GOAL OF THE EXERCISE | After locating the line that contains "X+3071300Y-4927600D03*" in the records below, write out exactly that line and each line after it through the one that contains "X+5003800Y-5156200D03*", and nothing else.
Start of EXERCISE INPUTS
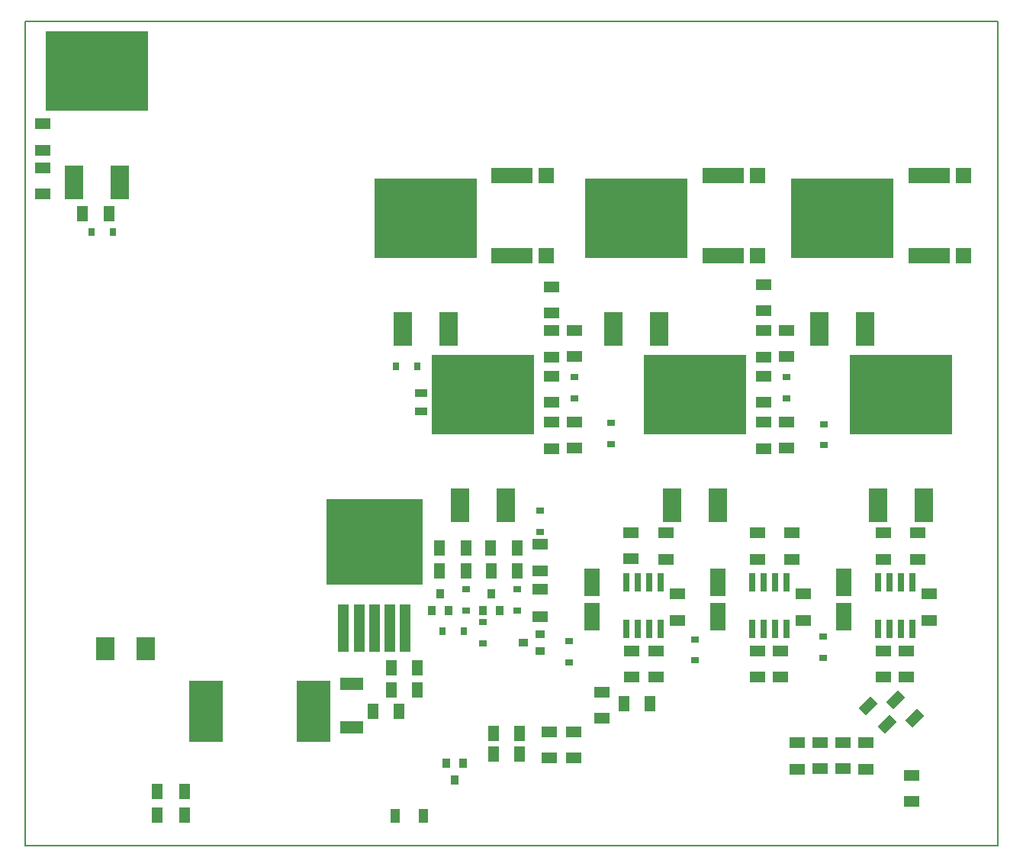
<source format=gbr>
G04 PROTEUS RS274X GERBER FILE*
%FSLAX45Y45*%
%MOMM*%
G01*
%ADD70R,4.572000X1.651000*%
%ADD71R,1.651000X1.651000*%
%ADD21R,1.143000X5.207000*%
%ADD22R,10.744200X9.550400*%
%ADD23R,3.810000X6.858000*%
%ADD24R,2.540000X1.473200*%
%ADD25R,1.143000X1.803400*%
%ADD27R,1.803400X1.143000*%
%ADD28R,0.635000X2.032000*%
%ADD29R,1.651000X3.048000*%
%ADD72R,0.889000X0.635000*%
%ADD73R,0.889000X1.016000*%
%ADD30R,1.016000X0.889000*%
%ADD31R,0.635000X0.889000*%
%ADD35R,1.447800X0.939800*%
%ADD36R,11.430000X8.890000*%
%ADD37R,2.032000X3.810000*%
%AMPPAD032*
4,1,4,
-0.233490,-1.041710,
-1.041710,-0.233490,
0.233490,1.041710,
1.041710,0.233490,
-0.233490,-1.041710,
0*%
%ADD38PPAD032*%
%ADD39R,2.032000X2.540000*%
%ADD40R,1.016000X1.524000*%
%ADD41C,0.203200*%
D70*
X+6667500Y+1016000D03*
X+6667500Y+127000D03*
D71*
X+7048500Y+127000D03*
X+7048500Y+1016000D03*
D70*
X+8953500Y+1016000D03*
X+8953500Y+127000D03*
D71*
X+9334500Y+127000D03*
X+9334500Y+1016000D03*
D70*
X+4318000Y+1016000D03*
X+4318000Y+127000D03*
D71*
X+4699000Y+127000D03*
X+4699000Y+1016000D03*
D21*
X+2453640Y-4000500D03*
X+2623820Y-4000500D03*
X+2794000Y-4000500D03*
X+2964180Y-4000500D03*
X+3134360Y-4000500D03*
D22*
X+2794000Y-3048000D03*
D23*
X+2120900Y-4927600D03*
X+927100Y-4927600D03*
D24*
X+2540000Y-5102800D03*
X+2540000Y-4622800D03*
D25*
X+387842Y-6078500D03*
X+687842Y-6078500D03*
X+3274500Y-4445000D03*
X+2984500Y-4445000D03*
D27*
X+6032500Y-2948500D03*
X+6032500Y-3238500D03*
X+5638800Y-2946400D03*
X+5638800Y-3236400D03*
D28*
X+5588000Y-4013200D03*
X+5715000Y-4013200D03*
X+5842000Y-4013200D03*
X+5969000Y-4013200D03*
X+5969000Y-3492500D03*
X+5842000Y-3492500D03*
X+5715000Y-3492500D03*
X+5588000Y-3492500D03*
X+6985000Y-4013200D03*
X+7112000Y-4013200D03*
X+7239000Y-4013200D03*
X+7366000Y-4013200D03*
X+7366000Y-3492500D03*
X+7239000Y-3492500D03*
X+7112000Y-3492500D03*
X+6985000Y-3492500D03*
X+8382000Y-4013200D03*
X+8509000Y-4013200D03*
X+8636000Y-4013200D03*
X+8763000Y-4013200D03*
X+8763000Y-3492500D03*
X+8636000Y-3492500D03*
X+8509000Y-3492500D03*
X+8382000Y-3492500D03*
D27*
X+7048500Y-2948500D03*
X+7048500Y-3238500D03*
D29*
X+5207000Y-3492500D03*
X+5207000Y-3873500D03*
X+6604000Y-3492500D03*
X+6604000Y-3873500D03*
X+8001000Y-3492500D03*
X+8001000Y-3873500D03*
D72*
X+4953000Y-4381500D03*
X+4953000Y-4146550D03*
X+6350000Y-4362450D03*
X+6350000Y-4127500D03*
X+7778750Y-4330700D03*
X+7778750Y-4095750D03*
D27*
X+6159500Y-3619500D03*
X+6159500Y-3919500D03*
X+7556500Y-3619500D03*
X+7556500Y-3919500D03*
X+8953500Y-3619500D03*
X+8953500Y-3919500D03*
X+7429500Y-2948500D03*
X+7429500Y-3238500D03*
X+8445500Y-2948500D03*
X+8445500Y-3238500D03*
X+8826500Y-2948500D03*
X+8826500Y-3238500D03*
X+5651500Y-4544500D03*
X+5651500Y-4254500D03*
X+5923000Y-4544500D03*
X+5923000Y-4254500D03*
X+7048500Y-4544500D03*
X+7048500Y-4254500D03*
X+5016500Y-698500D03*
X+5016500Y-988500D03*
X+4762500Y-218000D03*
X+4762500Y-508000D03*
X+5016500Y-1714500D03*
X+5016500Y-2004500D03*
X+4762500Y-1206500D03*
X+4762500Y-1496500D03*
X+4762500Y-698500D03*
X+4762500Y-998500D03*
X+4762500Y-1714500D03*
X+4762500Y-2014500D03*
X+7112000Y-698500D03*
X+7112000Y-998500D03*
X+7112000Y-1714500D03*
X+7112000Y-2014500D03*
X+7366000Y-698500D03*
X+7366000Y-988500D03*
X+7112000Y-190500D03*
X+7112000Y-480500D03*
X+7366000Y-1714500D03*
X+7366000Y-2004500D03*
X+7112000Y-1206500D03*
X+7112000Y-1496500D03*
D73*
X+3522980Y-3619500D03*
X+3429000Y-3810000D03*
X+3616960Y-3810000D03*
X+4094480Y-3619500D03*
X+4000500Y-3810000D03*
X+4188460Y-3810000D03*
D30*
X+4445000Y-4160520D03*
X+4635500Y-4254500D03*
X+4635500Y-4066540D03*
D72*
X+3810000Y-3575050D03*
X+3810000Y-3810000D03*
D31*
X+3549650Y-4038600D03*
X+3784600Y-4038600D03*
D72*
X+4381500Y-3575050D03*
X+4381500Y-3810000D03*
X+4000500Y-3937000D03*
X+4000500Y-4171950D03*
D25*
X+3520000Y-3365500D03*
X+3810000Y-3365500D03*
X+3520000Y-3111500D03*
X+3810000Y-3111500D03*
X+4381500Y-3365500D03*
X+4091500Y-3365500D03*
D27*
X+4635500Y-3075500D03*
X+4635500Y-3365500D03*
X+4635500Y-3873500D03*
X+4635500Y-3573500D03*
D25*
X+4381500Y-3111500D03*
X+4081500Y-3111500D03*
D27*
X+8699500Y-4544500D03*
X+8699500Y-4254500D03*
X+8245500Y-5570500D03*
X+8245500Y-5270500D03*
X+7483500Y-5570499D03*
X+7483500Y-5270500D03*
X+7302500Y-4544500D03*
X+7302500Y-4254500D03*
X+8445500Y-4544500D03*
X+8445500Y-4254500D03*
X+8753500Y-5635301D03*
X+8753500Y-5925301D03*
X+7991500Y-5270500D03*
X+7991500Y-5560500D03*
X+7737500Y-5270500D03*
X+7737500Y-5560500D03*
D35*
X+3314700Y-1395119D03*
X+3314700Y-1595119D03*
D36*
X+3365500Y+546100D03*
D37*
X+3111500Y-685800D03*
X+3619500Y-685800D03*
D36*
X+4000500Y-1409700D03*
D37*
X+3746500Y-2641600D03*
X+4254500Y-2641600D03*
D36*
X+5702300Y+546100D03*
D37*
X+5448300Y-685800D03*
X+5956300Y-685800D03*
D36*
X+6350000Y-1409700D03*
D37*
X+6096000Y-2641600D03*
X+6604000Y-2641600D03*
D36*
X+7988300Y+546100D03*
D37*
X+7734300Y-685800D03*
X+8242300Y-685800D03*
D36*
X+8636000Y-1409700D03*
D37*
X+8382000Y-2641600D03*
X+8890000Y-2641600D03*
D25*
X+3274500Y-4686300D03*
X+2984500Y-4686300D03*
X+2781300Y-4927600D03*
X+3071300Y-4927600D03*
X+385800Y-5816600D03*
X+685800Y-5816600D03*
D72*
X+4635500Y-2933700D03*
X+4635500Y-2698750D03*
D31*
X+3270250Y-1100000D03*
X+3035300Y-1100000D03*
D72*
X+5016500Y-1219200D03*
X+5016500Y-1454150D03*
X+5422900Y-1962150D03*
X+5422900Y-1727200D03*
X+7366000Y-1219200D03*
X+7366000Y-1454150D03*
X+7785100Y-1974850D03*
X+7785100Y-1739900D03*
D38*
X+8788400Y-5003800D03*
X+8583339Y-4798739D03*
X+8483600Y-5067300D03*
X+8278539Y-4862239D03*
D27*
X+4737100Y-5156200D03*
X+4737100Y-5446200D03*
X+5003800Y-5156200D03*
X+5003800Y-5446200D03*
D25*
X+5562600Y-4838700D03*
X+5852600Y-4838700D03*
D27*
X+5321300Y-5001700D03*
X+5321300Y-4711700D03*
D36*
X-288358Y+2174307D03*
D37*
X-542358Y+942407D03*
X-34358Y+942407D03*
D73*
X+3688080Y-5689600D03*
X+3782060Y-5499100D03*
X+3594100Y-5499100D03*
D25*
X-442400Y+596900D03*
X-152400Y+596900D03*
X+4116900Y-5168900D03*
X+4406900Y-5168900D03*
D27*
X-889000Y+1104900D03*
X-889000Y+814900D03*
X-889000Y+1595400D03*
X-889000Y+1295400D03*
D39*
X-187960Y-4229100D03*
X+254000Y-4229100D03*
D40*
X+3340100Y-6083300D03*
X+3025140Y-6083300D03*
D31*
X-342900Y+393700D03*
X-107950Y+393700D03*
D25*
X+4116900Y-5397500D03*
X+4406900Y-5397500D03*
D41*
X-1079500Y-6413500D02*
X+9715500Y-6413500D01*
X+9715500Y+2730500D01*
X-1079500Y+2730500D01*
X-1079500Y-6413500D01*
M02*

</source>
End of EXERCISE INPUTS
OUTPUT OF THE TASK |
X+3071300Y-4927600D03*
X+385800Y-5816600D03*
X+685800Y-5816600D03*
D72*
X+4635500Y-2933700D03*
X+4635500Y-2698750D03*
D31*
X+3270250Y-1100000D03*
X+3035300Y-1100000D03*
D72*
X+5016500Y-1219200D03*
X+5016500Y-1454150D03*
X+5422900Y-1962150D03*
X+5422900Y-1727200D03*
X+7366000Y-1219200D03*
X+7366000Y-1454150D03*
X+7785100Y-1974850D03*
X+7785100Y-1739900D03*
D38*
X+8788400Y-5003800D03*
X+8583339Y-4798739D03*
X+8483600Y-5067300D03*
X+8278539Y-4862239D03*
D27*
X+4737100Y-5156200D03*
X+4737100Y-5446200D03*
X+5003800Y-5156200D03*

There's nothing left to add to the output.